#### Leestekst:

ECLI:NL:GHSHE:2018:3587

Gerechtshof 's-Hertogenbosch

Datum uitspraak
21 augustus 2018
Publicatiedatum
29 augustus 2018
Zaaknummer
200.209.304_01
Instantie
Gerechtshof 's-Hertogenbosch
Type
Uitspraak
Rechtsgebied
Civiel recht
Procedures
  • Hoger beroep
Vindplaatsen
  • Rechtspraak.nl
AI samenvatting door LexboostAutomatisch gegenereerd

Hoger beroep inzake bestuurdersaansprakelijkheid en grondslag van vordering

In deze zaak gaat het om een hoger beroep tegen een vonnis van de rechtbank Limburg, waarin [appellant] en [betrokkene] zijn veroordeeld tot betaling van een bedrag van € 8.740,-- aan de curator van [de vennootschap 1]. De curator had [appellant] aangesproken in haar hoedanigheid van statutair bestuurder van [de vennootschap 1]. Het hof stelt vast dat de curator in de inleidende dagvaarding geen feitelijke grondslag heeft gegeven voor de vordering tegen [appellant]. De rechtbank heeft geoordeeld dat [appellant] verantwoordelijk was voor de betaling, maar het hof oordeelt dat de curator onvoldoende bewijs heeft geleverd voor de aansprakelijkheid van [appellant]. Het hof vernietigt het vonnis van de rechtbank en wijst de vordering van de curator af, waarbij het hof ook de proceskosten ten laste van de curator stelt. De uitspraak benadrukt het belang van een deugdelijke feitelijke onderbouwing van vorderingen in aansprakelijkheidszaken, vooral als het gaat om bestuurdersaansprakelijkheid.

#### Brongegevens:

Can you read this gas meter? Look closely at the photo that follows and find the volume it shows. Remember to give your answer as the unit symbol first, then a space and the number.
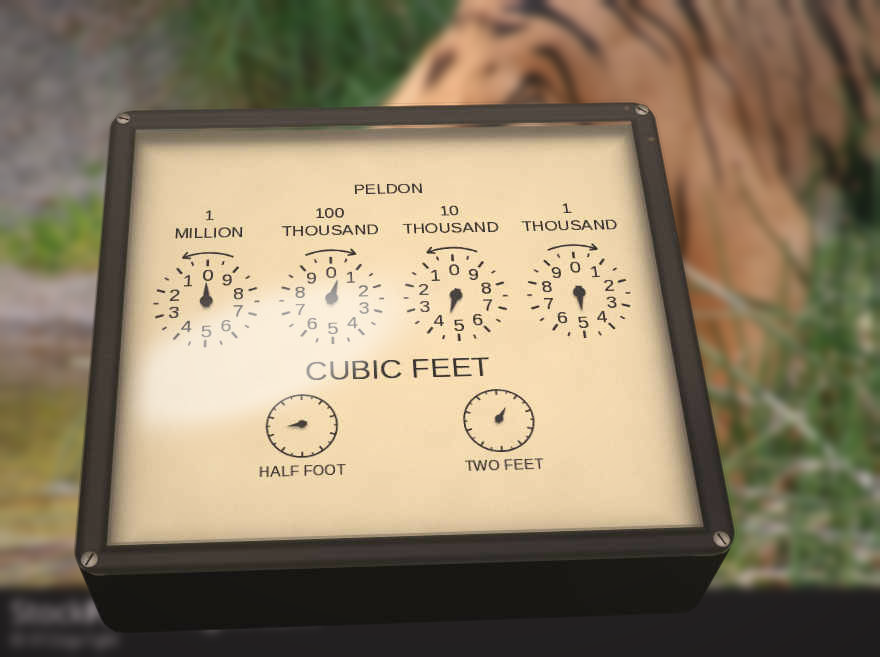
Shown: ft³ 4500
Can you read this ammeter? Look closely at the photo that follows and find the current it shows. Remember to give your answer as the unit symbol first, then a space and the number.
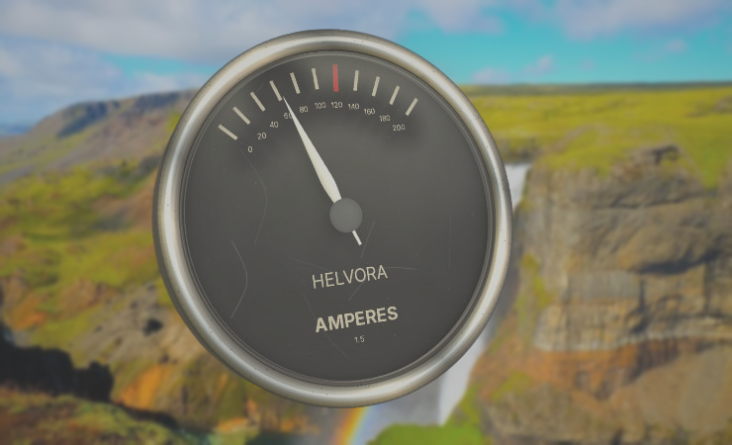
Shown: A 60
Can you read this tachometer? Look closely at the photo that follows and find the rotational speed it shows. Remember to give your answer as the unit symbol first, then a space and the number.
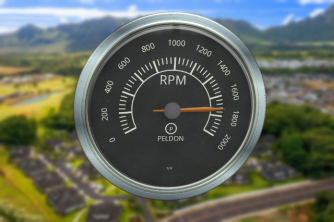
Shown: rpm 1720
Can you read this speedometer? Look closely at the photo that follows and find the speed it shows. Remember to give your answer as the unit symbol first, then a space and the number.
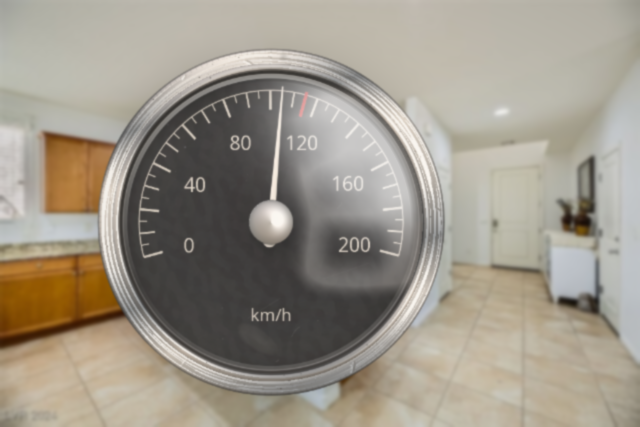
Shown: km/h 105
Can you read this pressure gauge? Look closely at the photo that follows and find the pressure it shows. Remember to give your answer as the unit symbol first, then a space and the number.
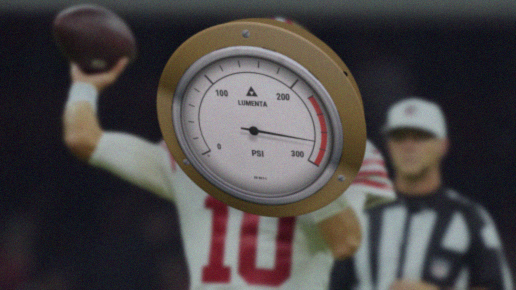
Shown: psi 270
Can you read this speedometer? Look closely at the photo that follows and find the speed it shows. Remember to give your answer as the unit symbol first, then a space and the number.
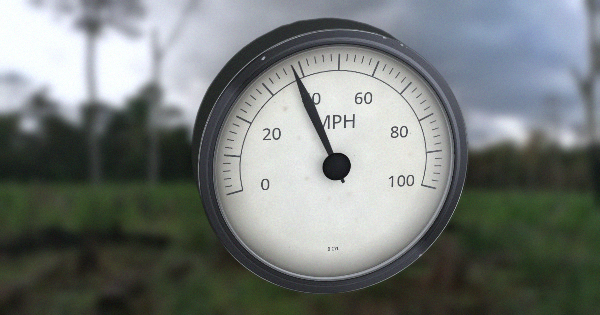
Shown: mph 38
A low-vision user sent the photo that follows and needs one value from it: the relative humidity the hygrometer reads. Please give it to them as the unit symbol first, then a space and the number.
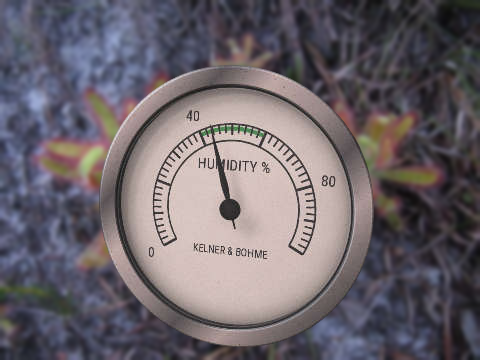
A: % 44
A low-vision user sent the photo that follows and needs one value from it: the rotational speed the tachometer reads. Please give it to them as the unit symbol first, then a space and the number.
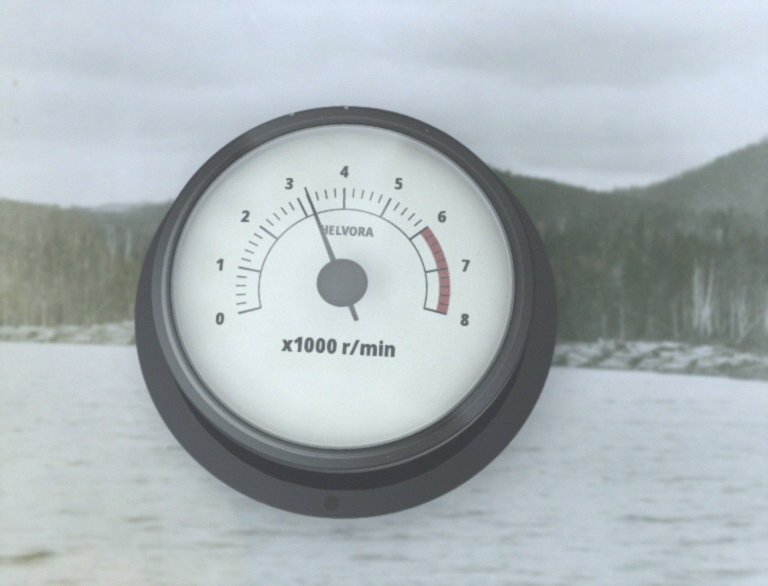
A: rpm 3200
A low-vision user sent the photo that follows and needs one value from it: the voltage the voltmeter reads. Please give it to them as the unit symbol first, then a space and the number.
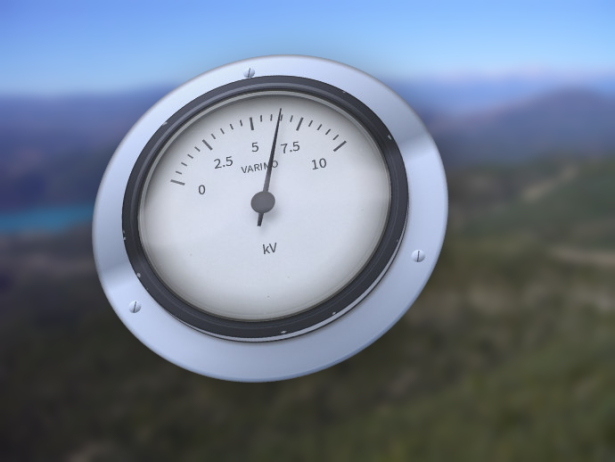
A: kV 6.5
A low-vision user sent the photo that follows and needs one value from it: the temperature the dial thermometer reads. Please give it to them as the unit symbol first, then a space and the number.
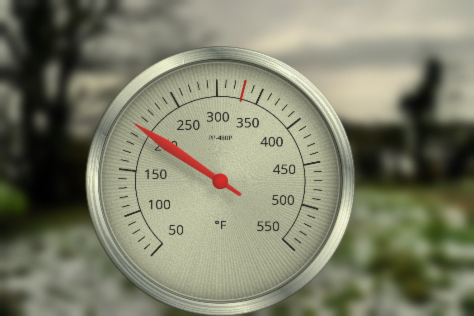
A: °F 200
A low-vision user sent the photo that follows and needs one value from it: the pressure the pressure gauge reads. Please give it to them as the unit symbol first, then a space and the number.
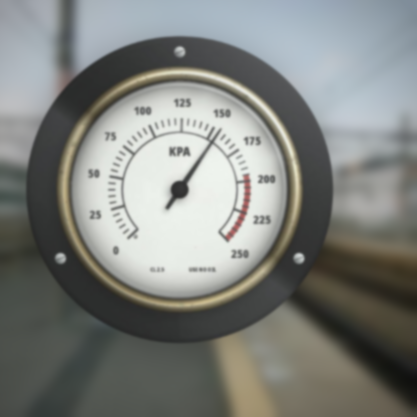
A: kPa 155
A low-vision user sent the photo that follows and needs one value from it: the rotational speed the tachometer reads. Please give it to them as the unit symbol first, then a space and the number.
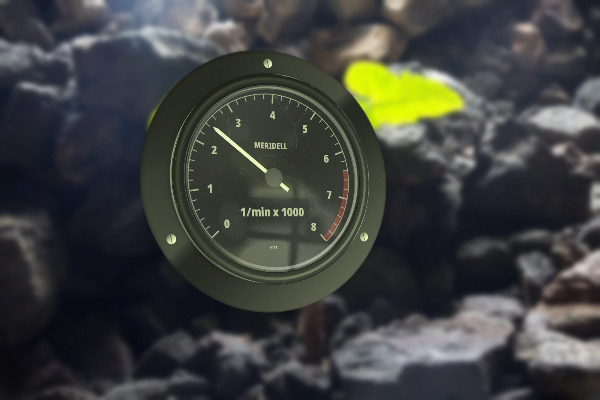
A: rpm 2400
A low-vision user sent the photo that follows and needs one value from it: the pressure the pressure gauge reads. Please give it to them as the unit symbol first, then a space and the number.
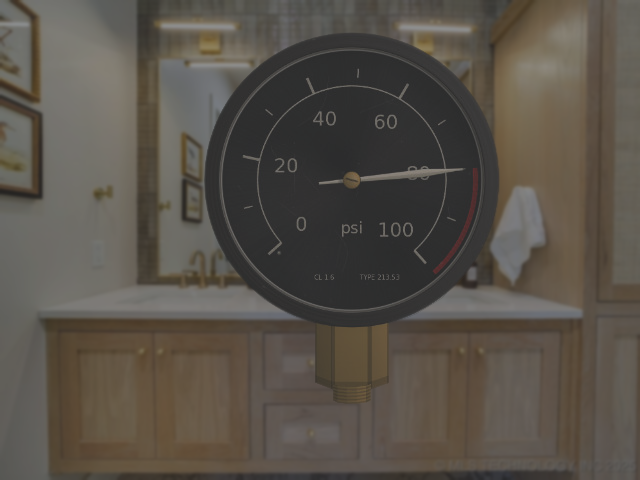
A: psi 80
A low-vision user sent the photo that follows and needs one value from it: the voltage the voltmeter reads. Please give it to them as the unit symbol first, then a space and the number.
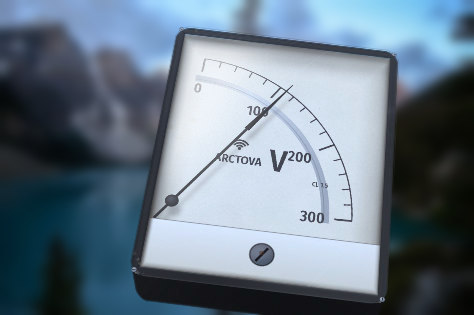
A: V 110
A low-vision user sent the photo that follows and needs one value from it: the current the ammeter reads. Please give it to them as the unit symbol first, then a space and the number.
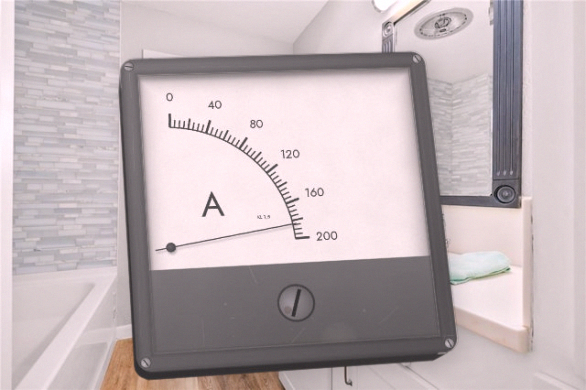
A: A 185
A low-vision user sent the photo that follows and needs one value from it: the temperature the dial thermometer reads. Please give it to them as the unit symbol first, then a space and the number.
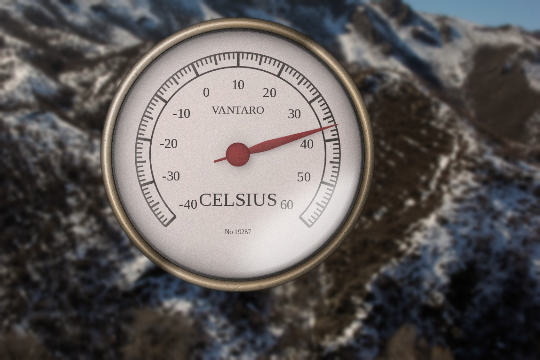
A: °C 37
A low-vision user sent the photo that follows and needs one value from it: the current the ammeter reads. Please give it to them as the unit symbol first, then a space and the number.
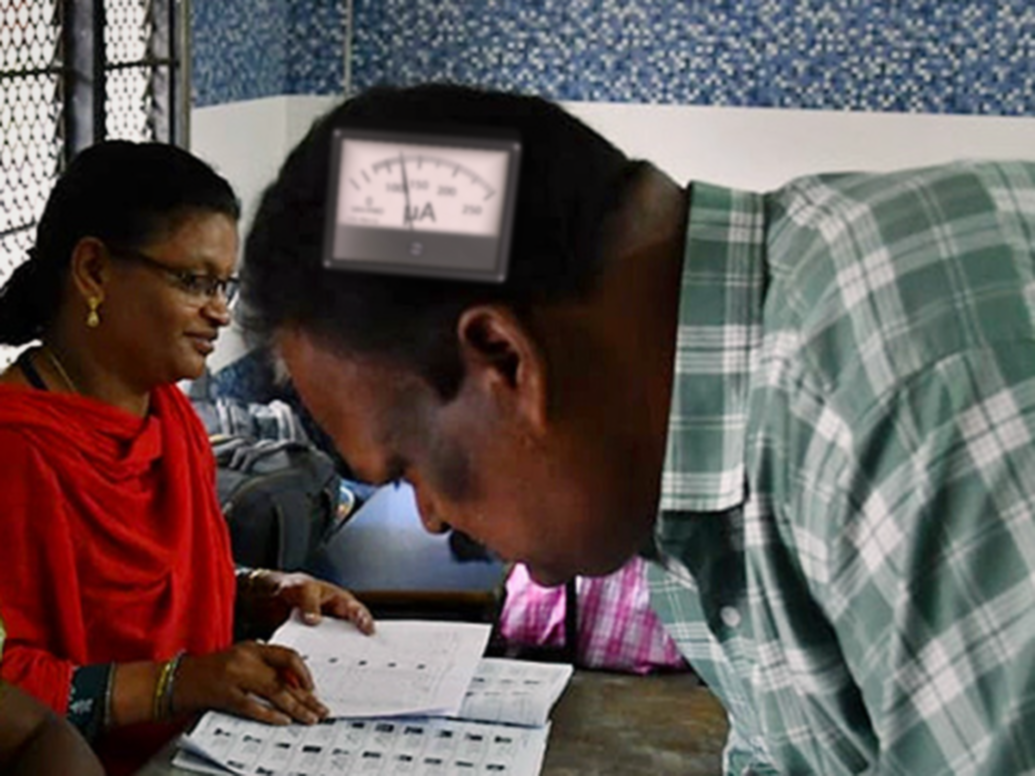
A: µA 125
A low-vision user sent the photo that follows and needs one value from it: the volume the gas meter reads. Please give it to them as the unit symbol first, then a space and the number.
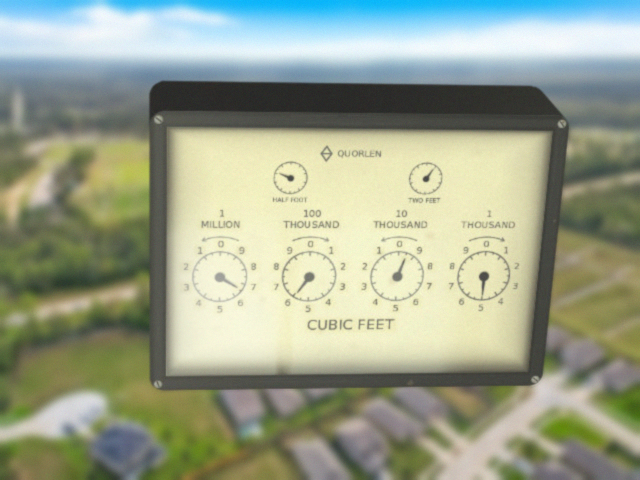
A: ft³ 659500
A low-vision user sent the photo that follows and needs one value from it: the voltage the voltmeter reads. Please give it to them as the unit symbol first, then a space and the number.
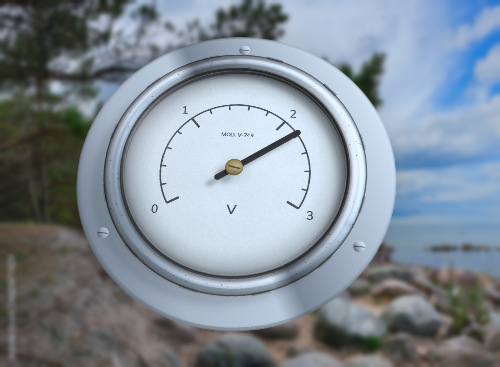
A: V 2.2
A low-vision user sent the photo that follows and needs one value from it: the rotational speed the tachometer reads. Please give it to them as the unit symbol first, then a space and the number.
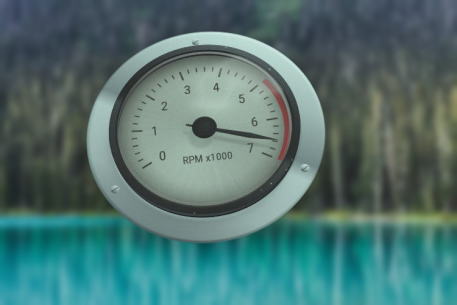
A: rpm 6600
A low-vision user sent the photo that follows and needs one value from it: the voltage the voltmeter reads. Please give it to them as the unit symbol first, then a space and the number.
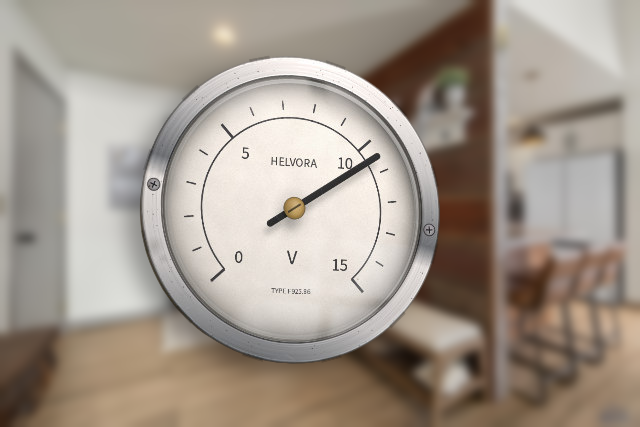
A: V 10.5
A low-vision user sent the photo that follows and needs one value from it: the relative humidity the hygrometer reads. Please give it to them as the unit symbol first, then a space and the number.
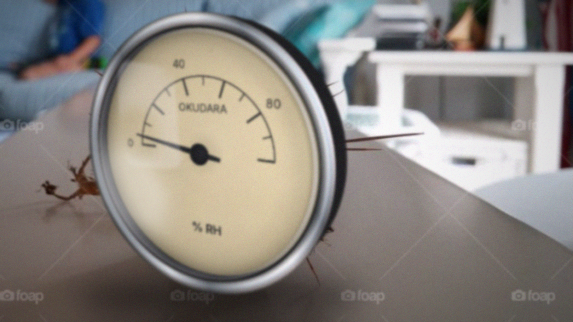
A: % 5
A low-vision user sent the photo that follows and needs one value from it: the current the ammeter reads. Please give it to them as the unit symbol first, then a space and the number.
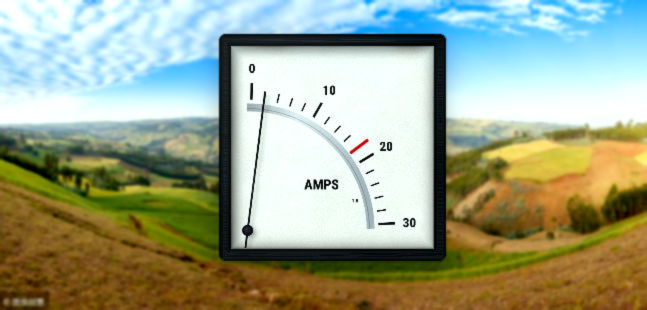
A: A 2
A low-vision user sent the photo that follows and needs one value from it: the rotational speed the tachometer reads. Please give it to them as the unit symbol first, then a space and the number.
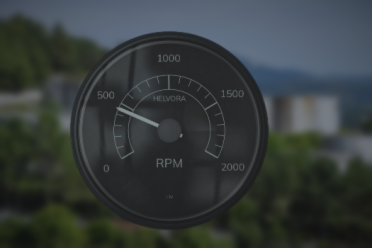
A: rpm 450
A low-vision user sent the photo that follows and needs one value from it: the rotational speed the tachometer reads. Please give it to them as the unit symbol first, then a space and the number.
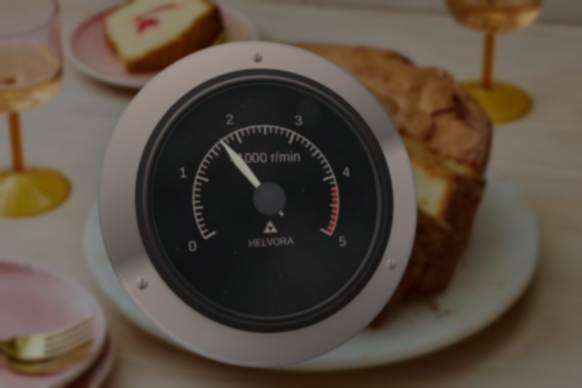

#### Vragen over de stof:
A) Vat de tekst over bestuurdersaansprakelijkheid samen in twee zinnen.
B) Beantwoord de volgende vragen over de tekst over bestuurdersaansprakelijkheid.
(i) Op welke datum is de uitspraak gedaan?
(ii) Tot betaling van welk bedrag had de rechtbank Limburg [appellant] en [betrokkene] veroordeeld?
(iii) In welke hoedanigheid had de curator [appellant] aangesproken?
C) Zet de tekst over bestuurdersaansprakelijkheid voort na de laatste zin die erin staat.
De gegevens staan los van de tekst over bestuurdersaansprakelijkheid.

#### Uitkomsten:
A) Het Gerechtshof 's-Hertogenbosch behandelt een hoger beroep tegen een vonnis van de rechtbank Limburg, waarin [appellant] en [betrokkene] waren veroordeeld tot betaling van € 8.740,-- aan de curator van [de vennootschap 1]. Omdat de curator geen feitelijke grondslag voor de vordering tegen [appellant] heeft gegeven en onvoldoende bewijs voor haar aansprakelijkheid heeft geleverd, vernietigt het hof het vonnis, wijst het de vordering af en legt het de proceskosten bij de curator.

B)
(i) Op 21 augustus 2018.
(ii) Tot betaling van € 8.740,--.
(iii) Als statutair bestuurder van [de vennootschap 1].

C)
Uitspraak

GERECHTSHOF ’s-HERTOGENBOSCH

Afdeling civiel recht
zaaknummer 200.209.304/01
arrest van 21 augustus 2018
in de zaak van
[appellant], wonende te [woonplaats] , appellant in principaal hoger beroep, geïntimeerde in incidenteel hoger beroep, hierna aan te duiden als [appellant] , advocaat: mr. A.J.G. Bisscheroux te Kerkrade,
tegen
mr. [curator] i.z.h.v. curator in het faillissement van [de vennootschap 1] ,kantoorhoudende te [kantoorplaats] , geïntimeerde in principaal hoger beroep, appellant in incidenteel hoger beroep, hierna ook aan te duiden als de curator, advocaat: mr. G.E.E.M. van der Heijden te Sittard,
op het bij exploot van dagvaarding van 26 januari 2017 ingeleide hoger beroep van het vonnis van 26 oktober 2016, door de rechtbank Limburg, zittingsplaats Maastricht, gewezen tussen [appellant] als gedaagde en de curator als eiser.

1.Het geding in eerste aanleg (zaak-/rolnummer C/03 205408 / HA ZA 15-242)

Voor het geding in eerste aanleg verwijst het hof naar voormeld vonnis.

2.Het geding in hoger beroep

Het verloop van de procedure blijkt uit:
  • de dagvaarding in hoger beroep;
  • de memorie van grieven;
  • de memorie van antwoord in het principaal appel tevens memorie van grieven in het incidenteel appel;
  • de akte in principaal & incidenteel appel en memorie van antwoord in incidenteel appel.

3.De beoordeling

3.1.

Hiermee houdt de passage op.